Return all lines of the data in which the string "Faraday" occurs.

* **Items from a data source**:
*** Block opens ***

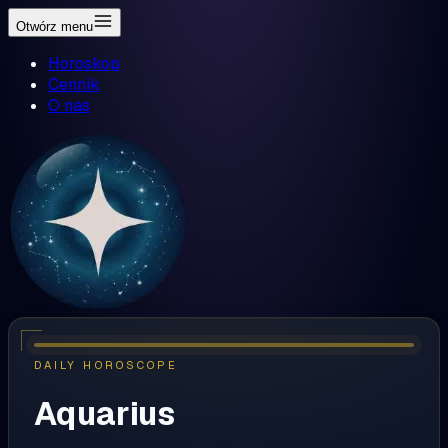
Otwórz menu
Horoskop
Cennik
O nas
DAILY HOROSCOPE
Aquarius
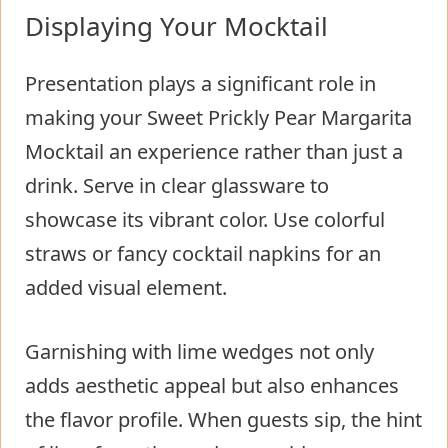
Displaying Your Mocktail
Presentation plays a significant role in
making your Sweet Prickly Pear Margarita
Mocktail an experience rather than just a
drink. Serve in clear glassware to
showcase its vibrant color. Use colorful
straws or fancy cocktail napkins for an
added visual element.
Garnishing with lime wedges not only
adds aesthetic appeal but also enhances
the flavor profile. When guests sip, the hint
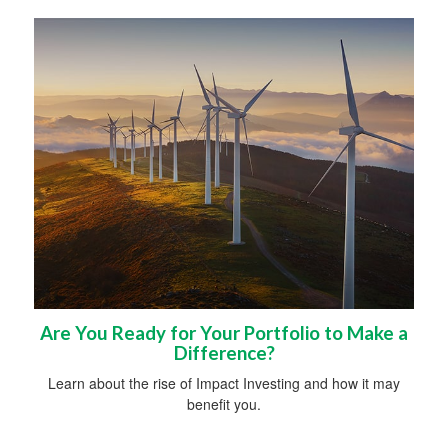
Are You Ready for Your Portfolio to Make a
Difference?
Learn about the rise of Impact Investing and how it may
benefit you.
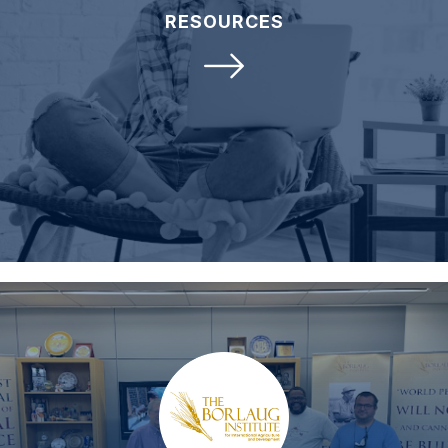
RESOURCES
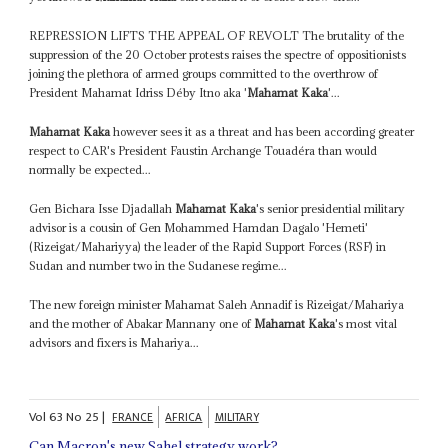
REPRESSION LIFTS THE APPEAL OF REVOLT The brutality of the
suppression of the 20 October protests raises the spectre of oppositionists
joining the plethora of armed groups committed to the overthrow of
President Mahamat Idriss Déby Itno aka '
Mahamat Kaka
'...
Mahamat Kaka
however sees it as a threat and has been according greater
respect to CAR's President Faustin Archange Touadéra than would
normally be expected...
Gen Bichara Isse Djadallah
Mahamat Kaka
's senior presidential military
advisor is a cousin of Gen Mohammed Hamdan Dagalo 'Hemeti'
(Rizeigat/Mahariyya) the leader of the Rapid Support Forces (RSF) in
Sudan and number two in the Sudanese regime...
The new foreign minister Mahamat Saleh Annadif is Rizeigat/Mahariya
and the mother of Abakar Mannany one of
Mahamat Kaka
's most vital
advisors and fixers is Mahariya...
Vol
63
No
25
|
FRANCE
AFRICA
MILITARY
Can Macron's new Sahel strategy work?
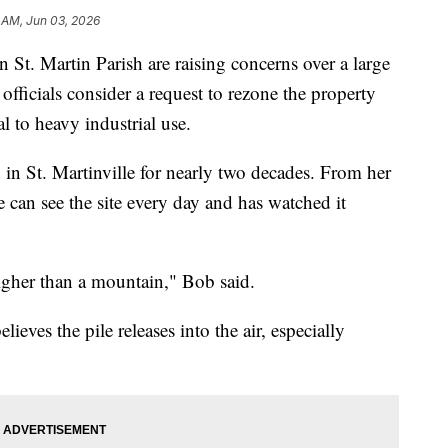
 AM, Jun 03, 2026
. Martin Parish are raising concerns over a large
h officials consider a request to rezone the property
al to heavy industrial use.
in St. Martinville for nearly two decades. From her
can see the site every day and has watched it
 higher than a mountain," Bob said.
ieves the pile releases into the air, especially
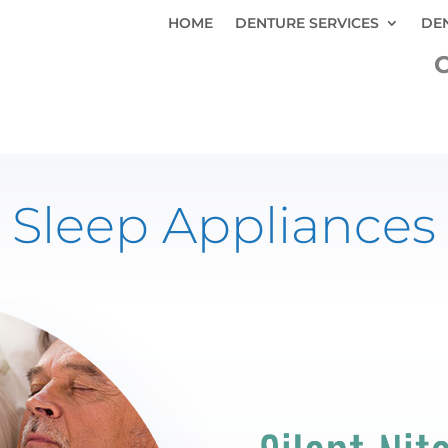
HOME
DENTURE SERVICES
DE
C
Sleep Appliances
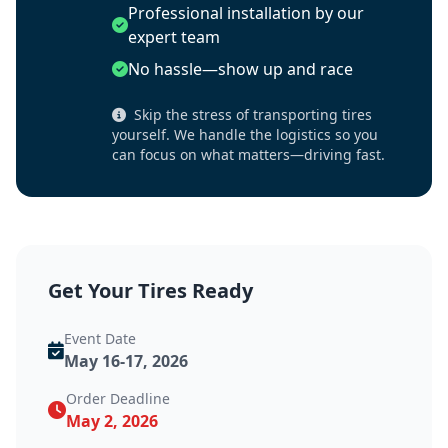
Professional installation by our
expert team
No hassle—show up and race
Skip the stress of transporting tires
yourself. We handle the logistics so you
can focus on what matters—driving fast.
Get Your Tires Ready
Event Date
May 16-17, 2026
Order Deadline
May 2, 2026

*** Block closes ***
*** Block opens ***

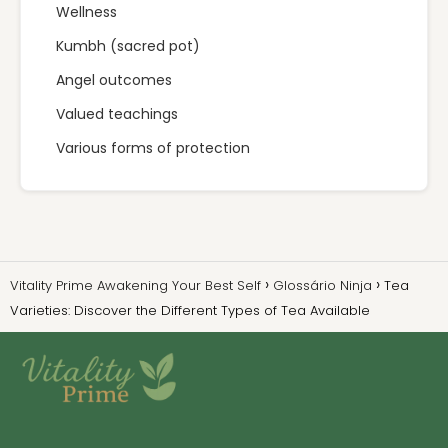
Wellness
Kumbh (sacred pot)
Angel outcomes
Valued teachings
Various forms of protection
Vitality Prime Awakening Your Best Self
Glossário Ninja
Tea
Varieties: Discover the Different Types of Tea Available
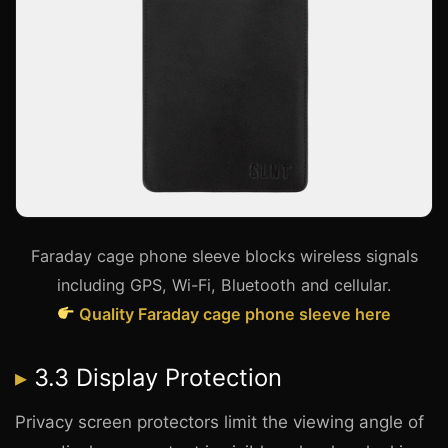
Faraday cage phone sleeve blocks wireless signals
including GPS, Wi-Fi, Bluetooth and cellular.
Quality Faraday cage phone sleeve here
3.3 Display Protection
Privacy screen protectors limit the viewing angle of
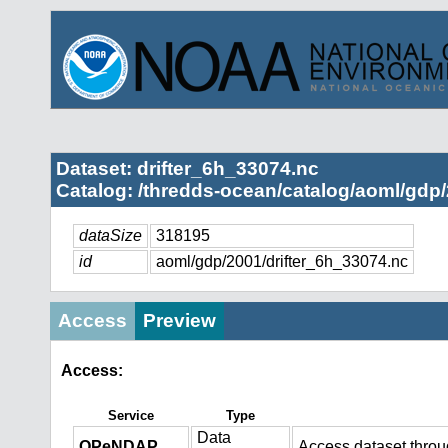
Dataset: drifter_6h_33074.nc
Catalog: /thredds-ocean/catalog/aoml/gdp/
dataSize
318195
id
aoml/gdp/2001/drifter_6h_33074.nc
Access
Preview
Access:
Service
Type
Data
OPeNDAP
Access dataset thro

*** Block closes ***

* **Finished task**:
Faraday cage phone sleeve blocks wireless signals
Quality Faraday cage phone sleeve here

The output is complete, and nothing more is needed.